George R.R. Martin calls his series epic fantasy. I think dystopian fantasy is a bit more fitting. The world is changing for the worse. We know that the zombie hordes are already there. But again, he breaks the rules of a genre. Typically, we witness world destruction only for the first few pages and we then follow the few survivors of the zombies/disease/nuclear war or we just get thrown into a destroyed world. I don't think I have read, played or watched something showing you a functional but damaged world and then very slowly tearing it, the convictions of the people in it, and the characters themselves, apart. People are fighting seemingly futile wars, while they should actually band together, and prepare for the inevitable horrors to come.

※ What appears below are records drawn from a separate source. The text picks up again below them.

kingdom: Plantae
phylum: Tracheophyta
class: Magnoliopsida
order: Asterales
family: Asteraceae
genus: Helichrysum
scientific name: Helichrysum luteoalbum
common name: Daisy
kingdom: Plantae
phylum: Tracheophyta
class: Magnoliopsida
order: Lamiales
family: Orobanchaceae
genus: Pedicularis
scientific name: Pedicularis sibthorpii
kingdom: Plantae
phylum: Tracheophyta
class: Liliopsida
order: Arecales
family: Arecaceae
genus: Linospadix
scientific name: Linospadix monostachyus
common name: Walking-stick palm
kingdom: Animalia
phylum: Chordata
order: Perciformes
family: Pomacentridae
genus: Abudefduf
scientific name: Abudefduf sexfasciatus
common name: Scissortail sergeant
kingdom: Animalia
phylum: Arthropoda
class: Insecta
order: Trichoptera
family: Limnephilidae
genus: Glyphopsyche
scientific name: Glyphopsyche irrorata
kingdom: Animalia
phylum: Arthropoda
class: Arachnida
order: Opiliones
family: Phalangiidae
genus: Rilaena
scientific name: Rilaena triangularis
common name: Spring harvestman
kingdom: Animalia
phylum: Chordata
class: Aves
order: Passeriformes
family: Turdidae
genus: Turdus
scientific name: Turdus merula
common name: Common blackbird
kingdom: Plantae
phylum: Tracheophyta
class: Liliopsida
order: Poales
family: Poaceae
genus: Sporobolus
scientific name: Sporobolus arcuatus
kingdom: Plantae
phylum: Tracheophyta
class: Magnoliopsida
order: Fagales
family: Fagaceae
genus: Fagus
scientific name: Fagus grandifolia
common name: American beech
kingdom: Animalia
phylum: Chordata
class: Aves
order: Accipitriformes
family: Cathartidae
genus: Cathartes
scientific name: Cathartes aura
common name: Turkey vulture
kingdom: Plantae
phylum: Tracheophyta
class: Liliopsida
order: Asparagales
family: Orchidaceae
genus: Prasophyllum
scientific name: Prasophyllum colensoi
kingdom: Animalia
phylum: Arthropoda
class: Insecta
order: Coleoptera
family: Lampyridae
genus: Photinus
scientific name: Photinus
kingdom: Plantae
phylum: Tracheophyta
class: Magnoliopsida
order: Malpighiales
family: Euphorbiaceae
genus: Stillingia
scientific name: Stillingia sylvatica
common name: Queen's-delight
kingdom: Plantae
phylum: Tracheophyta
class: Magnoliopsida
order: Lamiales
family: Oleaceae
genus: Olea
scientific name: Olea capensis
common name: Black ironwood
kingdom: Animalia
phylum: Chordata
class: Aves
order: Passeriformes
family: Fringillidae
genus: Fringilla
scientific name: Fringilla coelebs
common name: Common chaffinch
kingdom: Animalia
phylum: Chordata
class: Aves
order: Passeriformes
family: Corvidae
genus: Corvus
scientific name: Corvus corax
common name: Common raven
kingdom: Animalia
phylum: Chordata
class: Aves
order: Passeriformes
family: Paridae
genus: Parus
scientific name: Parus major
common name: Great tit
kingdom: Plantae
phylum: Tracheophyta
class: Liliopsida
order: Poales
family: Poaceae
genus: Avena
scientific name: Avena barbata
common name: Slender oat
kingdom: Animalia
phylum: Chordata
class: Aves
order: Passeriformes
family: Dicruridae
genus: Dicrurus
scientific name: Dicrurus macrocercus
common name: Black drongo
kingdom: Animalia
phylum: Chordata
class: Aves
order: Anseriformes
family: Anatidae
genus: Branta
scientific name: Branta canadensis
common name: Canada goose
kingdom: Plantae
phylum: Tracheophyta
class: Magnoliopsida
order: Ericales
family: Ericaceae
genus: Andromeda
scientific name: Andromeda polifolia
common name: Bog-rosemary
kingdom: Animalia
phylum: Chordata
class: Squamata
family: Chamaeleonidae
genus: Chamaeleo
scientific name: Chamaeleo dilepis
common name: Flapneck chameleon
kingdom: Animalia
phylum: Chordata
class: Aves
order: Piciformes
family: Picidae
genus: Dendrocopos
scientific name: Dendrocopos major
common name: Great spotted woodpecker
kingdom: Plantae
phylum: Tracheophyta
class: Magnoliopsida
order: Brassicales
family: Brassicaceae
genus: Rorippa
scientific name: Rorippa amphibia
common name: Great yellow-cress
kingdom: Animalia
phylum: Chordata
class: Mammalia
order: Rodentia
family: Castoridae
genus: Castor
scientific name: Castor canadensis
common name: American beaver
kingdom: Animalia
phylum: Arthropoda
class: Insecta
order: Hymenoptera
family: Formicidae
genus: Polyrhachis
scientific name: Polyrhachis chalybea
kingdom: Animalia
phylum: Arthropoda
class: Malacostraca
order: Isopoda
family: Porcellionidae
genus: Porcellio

Many started watching the show because it promised something we have not seen before. Gritty adult fantasy. No childish good versus evil. No supreme benevolence. Of course, we all got more than we bargained for. We did not believe Martin when he told us that Winter is coming (we thought that that was a fun slogan to tell other)! Or at least we thought that it would only affect the others - those that we don't care about. People should be careful about interpreting to much into why it has become a mass phenomenon. The great success was already the case at the beginning of the second season. Of course, parallels between the real world and Westeros can all to easily drawn so it is probably unavoidable that Game of Thrones' fame will be attributed to that. Yves wrote:
But Game of Thrones also resonates a bit too closely for comfort to what I see in my day job: how people who are simply power-hungry can prevail over those who constrain themselves by trying to do the right thing (however difficult that might be to define), how lousy leaders can do a remarkable amount of damage in a short time, how the noble classes can insulate themselves from economic and physical wreckage [..] (the rest of the paragraph is about book four which I am not familiar with).
I started the article with two the German secret services, who did try to get their hands on everything they could, not caring about the constitution or the citizens. They believed that they are the only ones truly protecting us and became monstrosities acting completely without any meaningful oversight, and meanwhile achieving next to nothing. Schäuble is very much believing in the idea that cutting wages and destroying the welfare states in Europe is the only way forward. Schäuble genuinely believes he is acting for the greater good, and once the structural issues have been resolved, everything will be fine. The German
Che Guevara wanted to free the workers from capitalism; and brought show trials, mass executions, and a dictatorship to Cuba where workers are only marginally more free than slaves. Obama wanted transparency, close down the torture camp, and end the wars; and brought a ever increasing secret surveillance state, changed nothing about the torture camp, and has teenagers killed with hell fire (missiles) for the crime of having the wrong father, or eating with the kid, who had the wrong father. I think it is really good that Martin has tricked us all into reading/watching his series by first showing us a pretty beautiful model of a fantasy world only to use the hammer - he had hidden behind his back - to crush it before our eyes and hopefully also our silly concept of good and evil, which just does not exist in the real world.